I would like to render a control flow graph (CFG) out to high-level code. Normally this is very easy; walk the tree, render each basic block in turn, glue it all together with gotos.
Unfortunately, gotos are out of fashion these days, and most modern languages don't support them. So I need some way to glue my basic blocks together using only those control flow statements that exist in the language: for
, while
, do
...while
, if
, break
and continue
. (I'm not willing to consider building a state machine using variables.)

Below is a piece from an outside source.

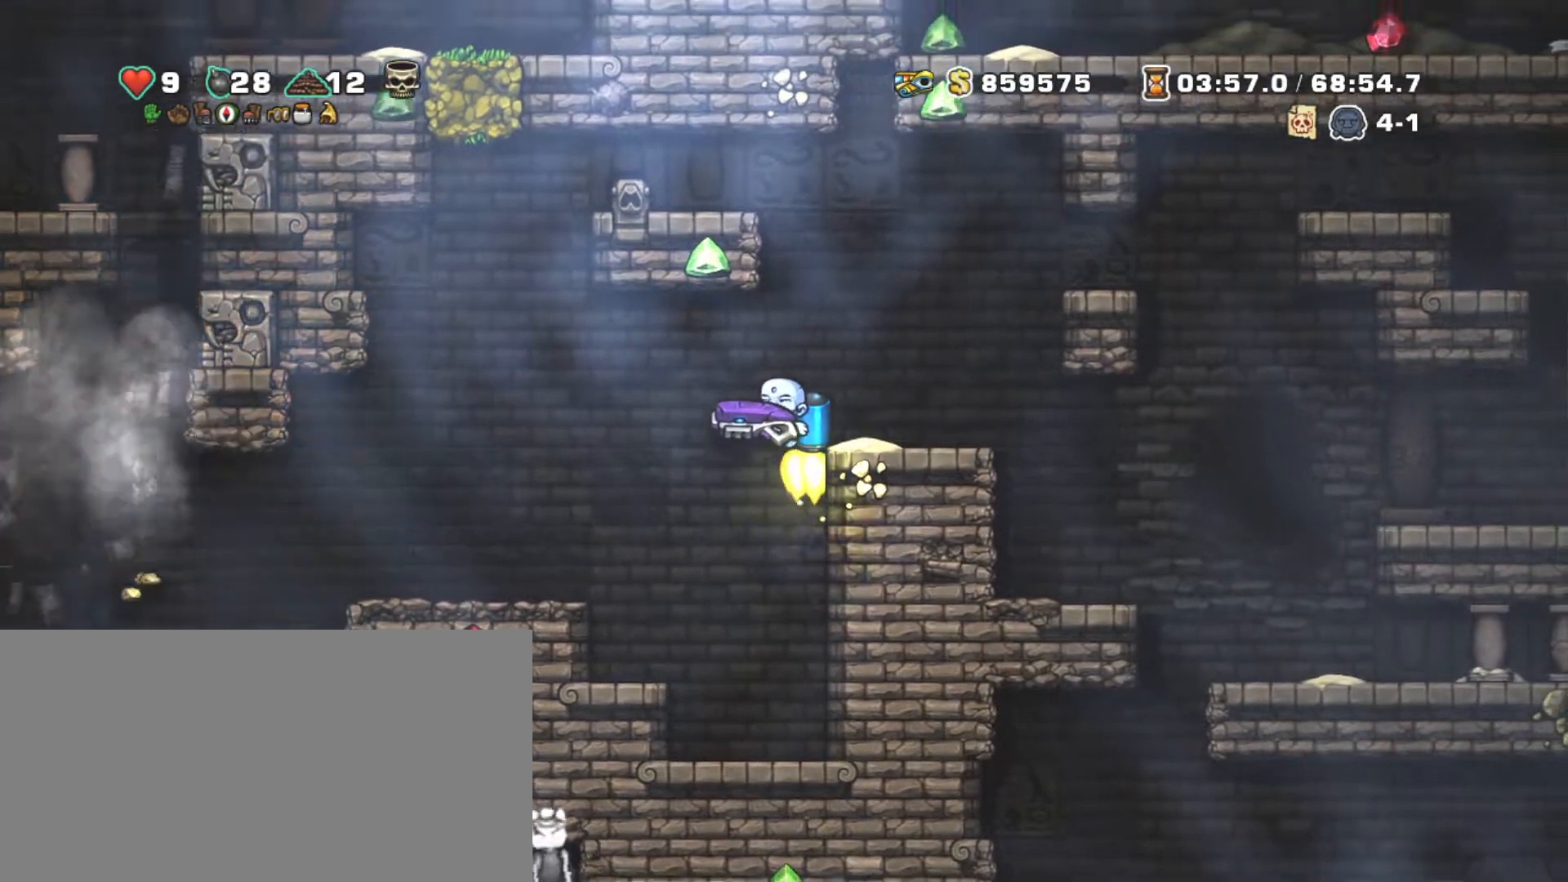
{"keys": ["shift"], "events": [[17, "z", "up"], [117, "right", "down"], [284, "left", "down"], [284, "right", "up"], [384, "left", "up"]]}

It would appear that while there are algorithms to do this, they will not work in every case. That is, it's possible to construct a CFG that cannot be flattened to structured code using only the above limited set of control flow structures.
This seems intuitively obvious to me, but I can't prove it (and the documentation for the algorithms I've found don't go into more detail). And I haven't been able to find an example of a CFG which can't be flattened like this.
I would like to know, definitively, if this is possible or not.
Option (a): does anyone have a example of a CFG which cannot be flattened as described above? (Which will tell me that it's not possible.)
Option (b): does anyone have a proof that CFGs can be flattened as described above? (Which will tell me that it is possible.) An algorithm to do it would be highly desirable, too, as I would then have to make it work...
I think I have a result.
The answer seems to be: it is not possible. This is from Communications of the ACM, volume 9, pages 366 to 371 in a paper from 1966 called "Flow Diagrams, Turing Machines and Languages with only Two Formation Rules" by Giuseppe Jacopini. CiteSeer link. (Which, amusingly, I found referenced from Knuth's seminal (and, from my point of view, incredibly annoying) Go To Statement Considered Harmful.)
Disappointingly, they don't have a proof, saying they were unable to find one.
The good news is that the paper does describe a strategy for converting an arbitrary CFG into a CFG using only limited control-flow mechanisms in an efficient fashion, using as little state as possible. The paper is pretty hard going but it looks promising.